None of those would show up in state audits as individual improper claims.

State agencies still don’t use those metrics to indicate fraud, while CMS and the Justice Department have warmed to that approach.  It will be instructive to see whether the dreadful results of DBHDS state inspections and death and serious-incident reports for Lucas Lodge, documented here and largely ignored by state regulators and prosecutors, are used as evidence in the federal case against Lucas Lodge.

The Office of Inspector General

Next in this series, we will review the outcome of the 2011 decision by the General Assembly that renamed the Virginia State Auditor as Inspector General and centralized the fight against fraud, waste, and abuse across all government programs in Virginia in his office.
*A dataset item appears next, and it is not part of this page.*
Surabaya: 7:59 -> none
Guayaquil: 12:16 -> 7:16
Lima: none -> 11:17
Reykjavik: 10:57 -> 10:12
It has proven to be a major mistake.  JLARC itself kneecapped that office in Operations and Performance of the State Inspector General” published in 2019.  This author has never seen anything remotely like it from that source.

OSIG is not adequately fulfilling its intended role as a centralized investigative agency

OSIG has not adequately fulfilled its statutory responsibility to oversee behavioral health and developmental services facilities and providers

OSIG has struggled to build a fully effective performance audit function

Ouch.  Those were its three major functions.  The incumbent IG did not resign.  He remains there today.

We’ll look next time.

Note:  At 16:15 on May 13, the author added linked examples of the spreadsheets he created in March related to nursing home fraud and the Lucas Lodge scandal.